A: A commercial glasswasher is designed specifically for cleaning glassware. It operates at lower temperatures and with gentler wash pressures than a dishwasher to protect glass clarity and avoid thermal shock. If your primary wash load is glassware, a dedicated glasswasher is the correct choice. If you need to wash a mix of crockery, cutlery, and glassware, a dishwasher is more appropriate.
Q: What is the difference between Hobart Ecomax and Ecomax Plus?
A: The Hobart Ecomax range is designed for sites with consistent but moderate daily throughput. The Ecomax Plus range is built for heavier daily workloads and features a double-skinned insulated cabinet (undercounters only), a smaller wash tank for faster heat-up and recovery, uprated wash and rinse pumps, and double racking capability on undercounter models. The two ranges serve different operational profiles rather than one being a direct replacement for the other.
Q: Can I get a commercial dishwasher on finance?
A: Yes. Hobart commercial dishwashers are available through Ecomax Catering on 12 and 24 month interest free credit plans. Fixed monthly rental plans are also available, which include a full warranty and remove the upfront capital cost. Public sector and charity organisations can contact the team for discounted pricing.

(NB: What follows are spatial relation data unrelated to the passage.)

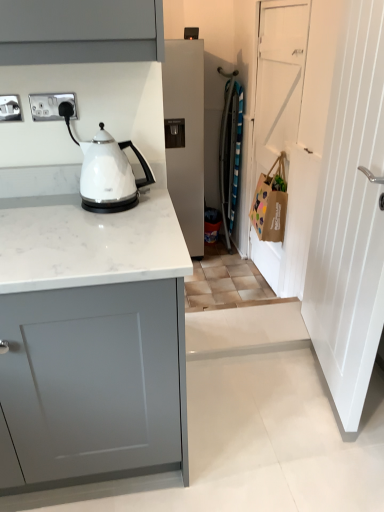
Locate an element on the screen. empty space that is to the right of white marble countertop at center is located at coordinates (254, 426).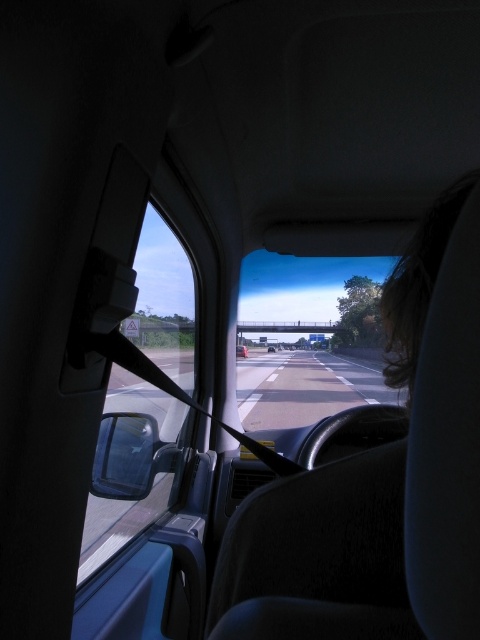
Question: From the image, what is the correct spatial relationship of transparent glass windshield at center in relation to metallic silver car at center?

Choices:
 (A) left
 (B) right

Answer: (B)

Question: Can you confirm if transparent glass windshield at center is wider than metallic silver car at center?

Choices:
 (A) yes
 (B) no

Answer: (A)

Question: Which object is the farthest from the transparent plastic side mirror at lower left?

Choices:
 (A) metallic silver car at center
 (B) transparent glass windshield at center

Answer: (B)

Question: Among these points, which one is farthest from the camera?

Choices:
 (A) (117, 433)
 (B) (245, 348)
 (C) (282, 426)

Answer: (B)

Question: Is transparent plastic side mirror at lower left thinner than metallic silver car at center?

Choices:
 (A) no
 (B) yes

Answer: (B)

Question: Which point is closer to the camera?

Choices:
 (A) (135, 464)
 (B) (277, 337)

Answer: (A)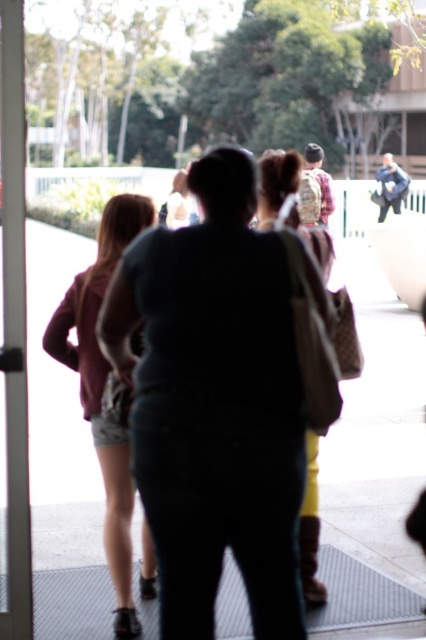
You are standing inside a building and see the white glossy door at left and the matte beige backpack at center. Which object is positioned to the left of the other?

The white glossy door at left is positioned to the left of the matte beige backpack at center.

You are standing inside the building looking out through the entrance. There are two people in the foreground wearing dark blue jeans at center and denim shorts at left. Which one is positioned more to the right side?

The dark blue jeans at center is positioned more to the right side than the denim shorts at left.

You are standing inside a building and want to exit through the white glossy door at left. There is a matte beige backpack at center in your way. Considering the height of both objects, can you walk through the door without bending down?

The white glossy door at left is taller than the matte beige backpack at center, so you can walk through the door without bending down because the door is taller than the backpack.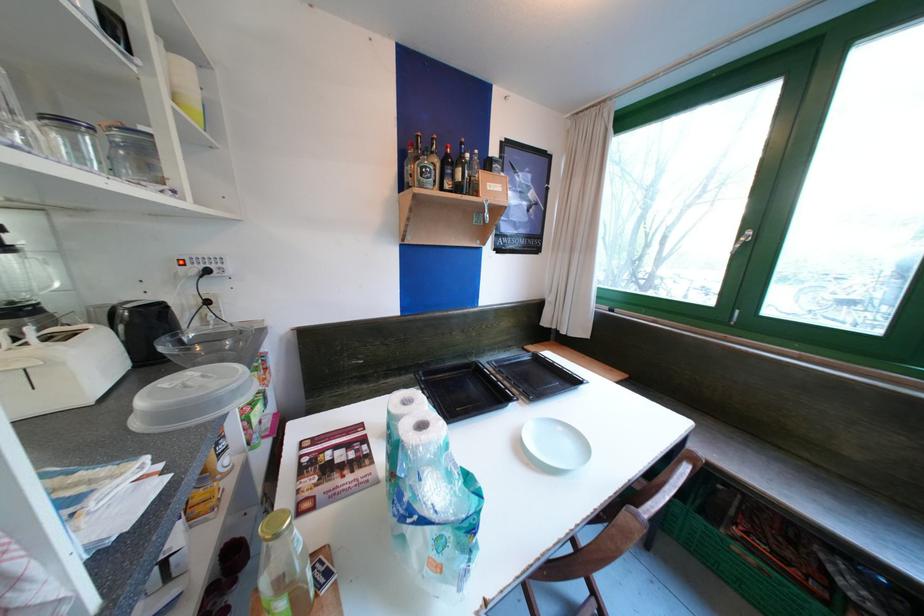
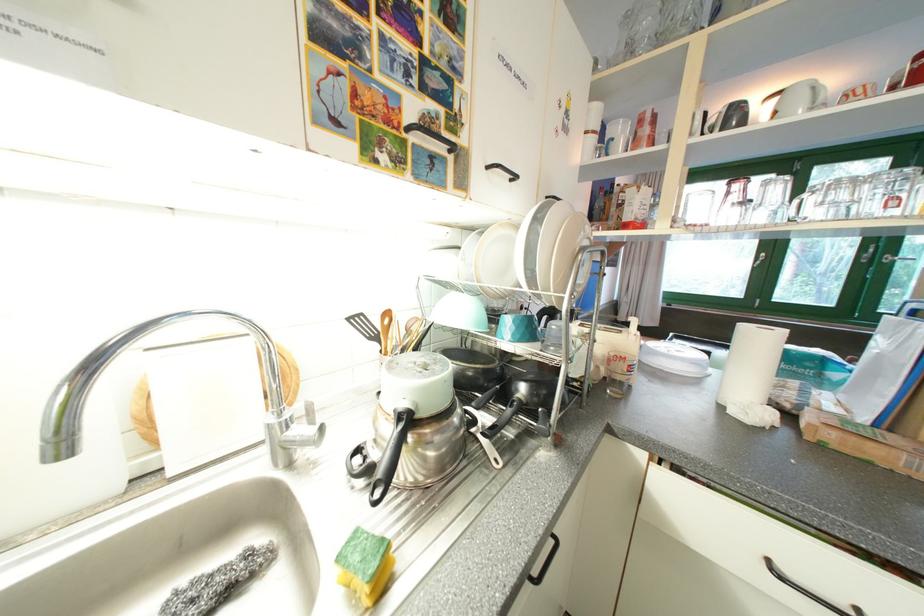
Question: I am providing you with two images of the same scene from different viewpoints. After the viewpoint changes to image2, which objects are now occluded?

Choices:
 (A) silver thermos handle
 (B) black pan handle
 (C) black cabinet handle
 (D) black baking tray

Answer: (D)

Q: What power supply does a commercial dishwasher need?
A: Undercounter dishwashers typically operate on a single phase 20-25amp supply with the option the downrate to a 13amp supply or even uprate them to a 3-phase supply. Pass-through machines typically operate on 3-phase (3x16amp) or single-phase (1x25amp) power supply. More powerful pass-through machines, rack conveyor machines, and flight-type machines require three-phase power. Always confirm the power requirements of your chosen machine against what is available at your site before purchasing.